Trans director hopes to dispel some Thai myths in her first feature film
|Written by Mark Robins|
|Saturday, 02 October 2010|
For trans director (or kathoey in her native Thai) Tanwarin Sukkhapisit, her first feature film Insects in the Backyard is an opportunity to help dispel some myths about her native Thailand.
Having just landed from Thailand, Sukkhapist along with fellow Producer Soros Sukhum, arrived for our interview on Friday suprisingly free from any signs of jet-lag. With some assistance from a translator, we talked about her film and her desire to shed light on a few common misconceptions about her homeland.
“People talk about Thailand as being accepting society of homosexuals,” Sukkhapisit said. “They think prostitution is okay. But it is not.” According to Sukkhapisit, most Thais simply ignore these aspects of their country where, despite what some in the West might believe to be true, prostitution is illegal and where homosexuality is just another hidden part of her country that the title suggests.
“The backyard can be very beautiful,” explained Sukkhapisit. “But there are many, many kinds of insects that you cannot see. Just like Thailand”.
While Sukkhapisit characterizes Insects in the Backyard as a personal story, she does point out that it is a work of fiction and does not come from her own life. "Friends inspired me," she explained.
In the film, Sukkhapisit plays Tania, a transvestite who becomes the de facto head of the household, helping to raise teens Jennifer and Jonny. Rebelling against the embarrassment that Tania represents to them, the two teenagers explore a multitude of Thai taboos in an exploration of family dysfunction through the country's attitudes towards sexuality and prostitution.
Having acted in 13 self-directed shorts in the past, Insects in the Backyard marks Sukkhapisit's first foray into feature films and along with directing and acting she also took on the roles of writer and producer as well. Unable to point to a single role that she found the most enjoyable, Sukkhapisit laughed at the suggestion she might be a bit controlling, but ultimately agreed, saying that it was important to have control in order to create the best film possible.

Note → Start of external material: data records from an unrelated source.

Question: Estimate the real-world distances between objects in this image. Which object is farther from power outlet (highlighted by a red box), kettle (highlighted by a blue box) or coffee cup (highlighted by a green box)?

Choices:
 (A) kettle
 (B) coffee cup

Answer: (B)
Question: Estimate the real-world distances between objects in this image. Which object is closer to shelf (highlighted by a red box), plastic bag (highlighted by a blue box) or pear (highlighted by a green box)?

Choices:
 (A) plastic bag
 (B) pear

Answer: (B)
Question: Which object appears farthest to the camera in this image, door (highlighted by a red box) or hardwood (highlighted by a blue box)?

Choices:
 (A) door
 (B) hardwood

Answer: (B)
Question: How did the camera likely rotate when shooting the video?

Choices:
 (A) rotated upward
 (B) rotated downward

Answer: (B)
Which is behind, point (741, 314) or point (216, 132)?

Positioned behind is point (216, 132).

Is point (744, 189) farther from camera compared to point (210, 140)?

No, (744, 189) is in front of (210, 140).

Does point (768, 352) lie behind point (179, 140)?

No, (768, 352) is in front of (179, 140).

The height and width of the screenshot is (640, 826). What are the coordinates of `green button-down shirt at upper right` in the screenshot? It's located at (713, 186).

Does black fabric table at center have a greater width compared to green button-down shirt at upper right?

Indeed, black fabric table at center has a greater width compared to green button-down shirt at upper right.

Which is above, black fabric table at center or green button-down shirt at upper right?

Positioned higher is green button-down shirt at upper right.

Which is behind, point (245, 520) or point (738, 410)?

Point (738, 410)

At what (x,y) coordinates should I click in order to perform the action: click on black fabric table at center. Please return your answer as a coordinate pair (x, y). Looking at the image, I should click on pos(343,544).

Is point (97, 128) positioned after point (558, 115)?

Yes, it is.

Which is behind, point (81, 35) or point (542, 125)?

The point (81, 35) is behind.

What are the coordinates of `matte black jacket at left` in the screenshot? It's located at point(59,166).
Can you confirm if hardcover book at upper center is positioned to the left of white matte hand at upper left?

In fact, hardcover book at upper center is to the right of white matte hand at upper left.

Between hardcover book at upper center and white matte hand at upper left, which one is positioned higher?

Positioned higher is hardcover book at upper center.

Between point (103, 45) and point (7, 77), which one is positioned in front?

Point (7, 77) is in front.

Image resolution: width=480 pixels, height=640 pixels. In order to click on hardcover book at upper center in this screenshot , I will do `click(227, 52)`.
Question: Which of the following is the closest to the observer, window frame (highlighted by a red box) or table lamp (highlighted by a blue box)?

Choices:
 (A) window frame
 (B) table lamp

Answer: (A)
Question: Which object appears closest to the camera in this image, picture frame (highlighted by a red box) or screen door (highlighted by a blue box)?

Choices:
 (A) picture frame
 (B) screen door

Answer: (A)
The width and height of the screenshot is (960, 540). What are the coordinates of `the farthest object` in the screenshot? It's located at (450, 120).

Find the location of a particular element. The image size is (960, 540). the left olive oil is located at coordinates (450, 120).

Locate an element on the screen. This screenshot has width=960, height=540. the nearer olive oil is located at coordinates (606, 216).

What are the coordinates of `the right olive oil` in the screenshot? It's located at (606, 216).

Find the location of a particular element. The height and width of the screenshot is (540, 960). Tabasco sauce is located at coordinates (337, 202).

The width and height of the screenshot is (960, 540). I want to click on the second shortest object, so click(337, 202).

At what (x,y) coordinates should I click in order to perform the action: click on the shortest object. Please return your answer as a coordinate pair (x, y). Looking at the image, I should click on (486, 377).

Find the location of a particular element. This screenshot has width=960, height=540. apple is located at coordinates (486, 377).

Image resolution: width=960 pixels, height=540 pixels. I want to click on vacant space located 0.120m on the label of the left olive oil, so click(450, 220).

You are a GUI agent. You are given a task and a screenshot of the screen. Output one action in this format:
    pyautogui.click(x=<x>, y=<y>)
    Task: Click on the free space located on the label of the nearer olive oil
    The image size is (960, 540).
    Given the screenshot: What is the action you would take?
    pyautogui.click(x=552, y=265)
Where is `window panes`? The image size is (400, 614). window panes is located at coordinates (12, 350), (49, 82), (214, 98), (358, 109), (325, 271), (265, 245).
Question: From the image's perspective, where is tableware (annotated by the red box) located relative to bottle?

Not only does Insects in the Backyard make its world premiere at this year's VIFF, it is also in the running for the prestigious Dragons and Tigers Award for Young Asian Cinema. But Sukkhapisit, while obviously pleased at being nominated, doesn’t see her film as a contender. “It’s impossible,” she said with a huge smile. “The film was chosen for colour, not for winning”.
But if her film does win, perhaps it will help open doors in Thailand where she tells us, perhaps with a little irony, that the film would remain hidden in her own backyard, with only the possibility very limited screenings.